START DATASET

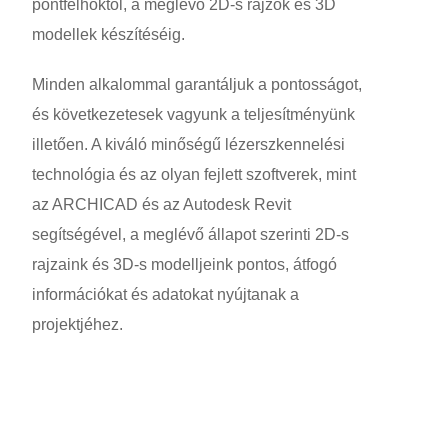
pontfelhőktől, a meglévő 2D-s rajzok és 3D
modellek készítéséig.
Minden alkalommal garantáljuk a pontosságot,
és következetesek vagyunk a teljesítményünk
illetően. A kiváló minőségű lézerszkennelési
technológia és az olyan fejlett szoftverek, mint
az ARCHICAD és az Autodesk Revit
segítségével, a meglévő állapot szerinti 2D-s
rajzaink és 3D-s modelljeink pontos, átfogó
információkat és adatokat nyújtanak a
projektjéhez.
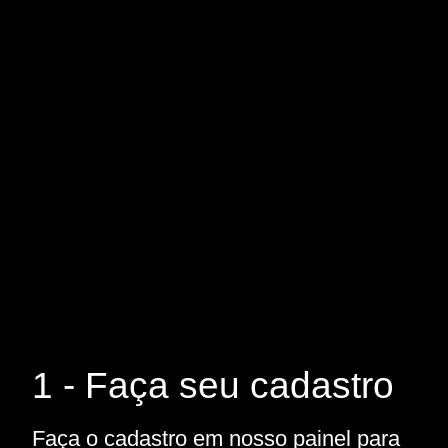
1 - Faça seu cadastro
Faça o cadastro em nosso painel para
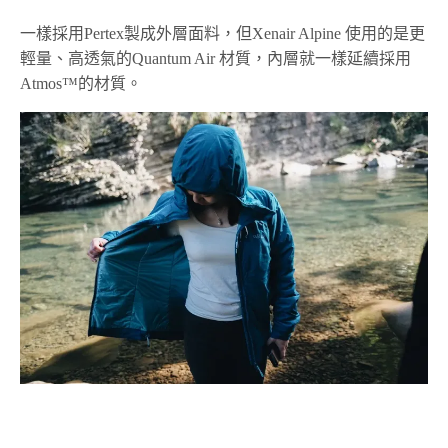
一樣採用Pertex製成外層面料，但Xenair Alpine 使用的是更
輕量、高透氣的Quantum Air 材質，內層就一樣延續採用
Atmos™的材質。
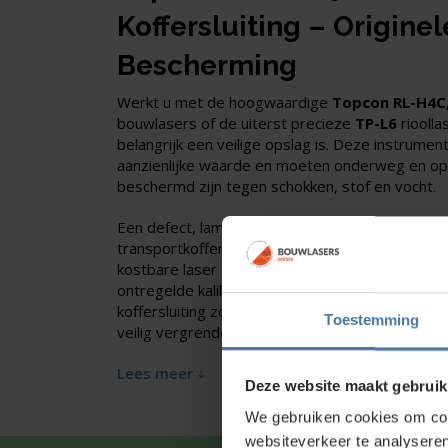
Koffersluiting – Originel
Bescherming
Werkt u met de hoogwaardige
Topcon RL-H4C,
bouwlasers of de uiterst precieze
TP-L6
rioolla
belangrijk een veilige opslag is. Deze instrum
aanzienlijke waarde en moeten onderweg en op
beschermd zijn tegen schokken, stof en vocht.
Een defect, lam of afgebroken kofferslot vormt e
transportkoffer tijdens het dragen onverwacht 
kostbare laser op de grond vallen met ernstige 
ontregelde kalibratie tot gevolg. Met deze orig
koffersluiting zorgt u ervoor dat uw transportkof
Toestemming
veilig vergrendelt.
Lees meer
Deze website maakt gebruik
We gebruiken cookies om cont
websiteverkeer te analyseren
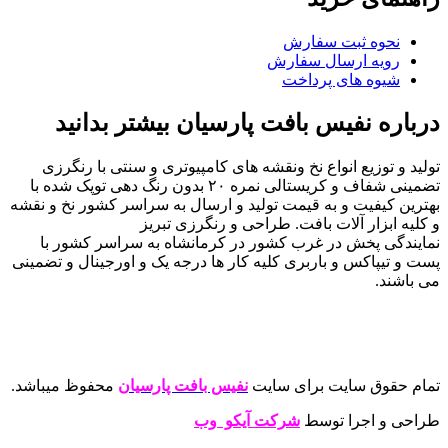
نحوه ثبت سفارش
رویه ارسال سفارش
شیوه های پرداخت
درباره نفیس بافت پارسیان بیشتر بدانید
تولید و توزیع انواع نخ ونقشه های کامپیوتری و سنتی با رنگرزی
تضمینی شفاف و کریستالی نمره ۲۰ بدون رنگ دهی توپک شده با
بهترین کیفیت و به قیمت تولید و ارسال به سراسر کشور نخ و نقشه
و کلیه ابزار آلات بافت. طراحی و رنگرزی تبریز
نمایندگی پخش در غرب کشور در کرمانشاه به سراسر کشور با
پست و تیپاکس و باربری کلیه کار ها درجه یک و اورجینال و تضمینی
می باشند.
تمام حقوق سایت برای سایت
نفیس بافت پارسیان
محفوظ میباشد.
طراحی و اجرا توسط
شرکت آیکو وب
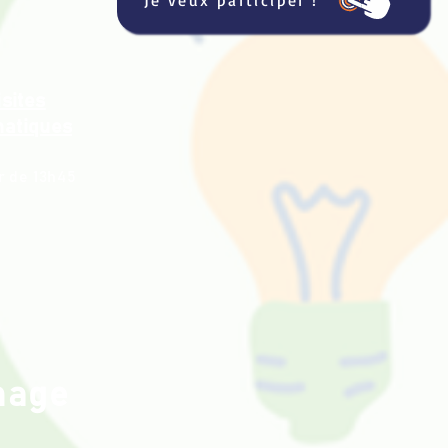
Je veux participer !
isites
atiques
r de 13h45
nage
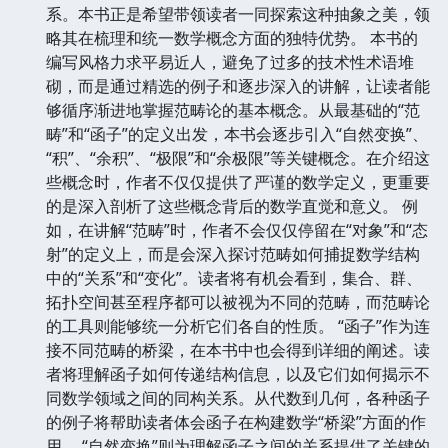
系。本书正是希望带领读者一同探索这种抽象之美，领
略其在梳理和统一数学概念方面的独特优势。 本书的
编写风格力求平易近人，避免了过多的技术性术语堆
砌，而是通过精选的例子和逐步深入的讲解，让读者能
够循序渐进地掌握范畴论的基本概念。从最基础的“范
畴”和“函子”的定义出发，本书会逐步引入“自然变换”、
“积”、“余积”、“极限”和“余极限”等关键概念。在介绍这
些概念时，作者不仅仅提供了严谨的数学定义，更重要
的是深入剖析了这些概念背后的数学直觉和意义。 例
如，在讲解“范畴”时，作者不会仅仅停留在“对象”和“态
射”的定义上，而是会深入探讨范畴如何捕捉数学结构
中的“关系”和“变化”。读者将有机会看到，集合、群、
拓扑空间甚至程序都可以被视为不同的范畴，而范畴论
的工具则能够统一分析它们各自的性质。 “函子”作为连
接不同范畴的桥梁，在本书中也会得到详细的阐述。读
者将理解函子如何传递结构信息，以及它们如何揭示不
同数学领域之间的同构关系。从代数到几何，各种函子
的例子将帮助读者体会函子在构建数学“桥梁”方面的作
用。 “自然变换”则为理解函子之间的关系提供了关键的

END DATASET

JOB: Duplicate the text lines of the material above, keeping every character the same, and leave out the picture markers.

OUTPUT OF THE EXERCISE:
pontfelhőktől, a meglévő 2D-s rajzok és 3D
modellek készítéséig.
Minden alkalommal garantáljuk a pontosságot,
és következetesek vagyunk a teljesítményünk
illetően. A kiváló minőségű lézerszkennelési
technológia és az olyan fejlett szoftverek, mint
az ARCHICAD és az Autodesk Revit
segítségével, a meglévő állapot szerinti 2D-s
rajzaink és 3D-s modelljeink pontos, átfogó
információkat és adatokat nyújtanak a
projektjéhez.
1 - Faça seu cadastro
Faça o cadastro em nosso painel para
一樣採用Pertex製成外層面料，但Xenair Alpine 使用的是更
輕量、高透氣的Quantum Air 材質，內層就一樣延續採用
Atmos™的材質。
Koffersluiting – Originel
Bescherming
Werkt u met de hoogwaardige
Topcon RL-H4C,
bouwlasers of de uiterst precieze
TP-L6
rioolla
belangrijk een veilige opslag is. Deze instrum
aanzienlijke waarde en moeten onderweg en op
beschermd zijn tegen schokken, stof en vocht.
Een defect, lam of afgebroken kofferslot vormt e
transportkoffer tijdens het dragen onverwacht 
kostbare laser op de grond vallen met ernstige 
ontregelde kalibratie tot gevolg. Met deze orig
koffersluiting zorgt u ervoor dat uw transportkof
Toestemming
veilig vergrendelt.
Lees meer
Deze website maakt gebruik
We gebruiken cookies om cont
websiteverkeer te analyseren
نحوه ثبت سفارش
رویه ارسال سفارش
شیوه های پرداخت
درباره نفیس بافت پارسیان بیشتر بدانید
تولید و توزیع انواع نخ ونقشه های کامپیوتری و سنتی با رنگرزی
تضمینی شفاف و کریستالی نمره ۲۰ بدون رنگ دهی توپک شده با
بهترین کیفیت و به قیمت تولید و ارسال به سراسر کشور نخ و نقشه
و کلیه ابزار آلات بافت. طراحی و رنگرزی تبریز
نمایندگی پخش در غرب کشور در کرمانشاه به سراسر کشور با
پست و تیپاکس و باربری کلیه کار ها درجه یک و اورجینال و تضمینی
می باشند.
تمام حقوق سایت برای سایت
نفیس بافت پارسیان
محفوظ میباشد.
طراحی و اجرا توسط
شرکت آیکو وب
Je veux participer !
isites
atiques
r de 13h45
nage
系。本书正是希望带领读者一同探索这种抽象之美，领
略其在梳理和统一数学概念方面的独特优势。 本书的
编写风格力求平易近人，避免了过多的技术性术语堆
砌，而是通过精选的例子和逐步深入的讲解，让读者能
够循序渐进地掌握范畴论的基本概念。从最基础的“范
畴”和“函子”的定义出发，本书会逐步引入“自然变换”、
“积”、“余积”、“极限”和“余极限”等关键概念。在介绍这
些概念时，作者不仅仅提供了严谨的数学定义，更重要
的是深入剖析了这些概念背后的数学直觉和意义。 例
如，在讲解“范畴”时，作者不会仅仅停留在“对象”和“态
射”的定义上，而是会深入探讨范畴如何捕捉数学结构
中的“关系”和“变化”。读者将有机会看到，集合、群、
拓扑空间甚至程序都可以被视为不同的范畴，而范畴论
的工具则能够统一分析它们各自的性质。 “函子”作为连
接不同范畴的桥梁，在本书中也会得到详细的阐述。读
者将理解函子如何传递结构信息，以及它们如何揭示不
同数学领域之间的同构关系。从代数到几何，各种函子
的例子将帮助读者体会函子在构建数学“桥梁”方面的作
用。 “自然变换”则为理解函子之间的关系提供了关键的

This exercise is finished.